According to this analysis, Israel is losing the race against the spread of COVID-19 with 6.5E-2 percent of their population (about 185,000 people) being infected each day.
Part IV: Races Compared
To gauge overall performance of a nation in the COVID-19 race, both infection rates and vaccination rates are compared. Perhaps a much more relevant and impactful analysis would look into weather a higher vaccination rate has a correlation with a lower infection rate.

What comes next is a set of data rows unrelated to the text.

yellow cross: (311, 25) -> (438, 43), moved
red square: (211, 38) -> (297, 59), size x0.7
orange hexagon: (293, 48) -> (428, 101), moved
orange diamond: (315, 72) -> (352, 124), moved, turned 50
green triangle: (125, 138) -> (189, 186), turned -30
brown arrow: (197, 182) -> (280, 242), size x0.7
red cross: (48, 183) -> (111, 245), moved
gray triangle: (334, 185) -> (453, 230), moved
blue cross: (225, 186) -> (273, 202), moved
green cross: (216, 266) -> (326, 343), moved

This information, in essence, would proof the effectiveness of the vaccination campaign.
The graphic shows that despite Israel’s lead on vaccination rates, their infection rate is exceptionally high with respect to other countries too. This debunks the hypothesis that a higher vaccination rate correlates with a lower infection rate. From this analysis we can further conclude that the most effective campaign against the pandemic could be attributed to Germany. Germany ranks within top best 5 on infection rates and ranks top 4 on vaccination rates.
To shed more light into the overall race performance, the following scatter plot utilizes infection rates and vaccination rates as parametric coordinates on an XY plane. As configured, a the further a country is from the origin (on both X and Y), the higher its ranking. For this plot, outliers China and India (with infection rates too small to show) had to be removed.
In the scatter plot, the x-axis is built by dividing all infection rates by the highest infection rate (Israel). The x axis, has also been inverted to illustrate that the smaller the infection rate, the better. In this configuration, the closest a given country is to the upper right of the plot, the better the country is performing on both fronts of the battle against the pandemic. The y axis is obtained by dividing all vaccination rates by the maximum vaccination rate per capita (also Israel), and is also scaled with a symlog function. This gives more importance to the vaccination rate and helps create more separation between countries with similar vaccination rates. These manipulations may throw away the numerical significance of certain data points, however, the goal of the plot is to rank the countries, and not to measure how much better one is over the other.
It the graphic it is possible to observe that Germany is one of the furthest from the origin on both the X and the Y axis. This further confirm earlier observation on that Germany could be considered the top contender.
On this post datasets on COVID-19 infections and vaccinations were analyzed with the end goal of ranking companies and countries on their response to the pandemic, but also determine if there was any correlation between vaccinations and infection rates over the same period of time.
· We looked into the reach of the vaccine brands at a global scale to identify Pfizer as the clear weaner on this category
· A vaccination rate was computed and the analysis showed that Israel is leading the pack (with respect to population) by great margins.
· An infection rate was computed and the analysis showed that China was leading the pack on preventing the spread of the virus. The analysis also showed Israel as the country with the highest infection rates per capita.
Finally, combined analysis on both dataset showed that there wasn’t any apparent correlation between an a high vaccination rates and a decrease on infection rates. Additionally, it became evident that Germany is ranking relatively high on both vaccination (5th) and infection (4th) prevention. When it comes to preventing the loss lives, Germany is leading the pack.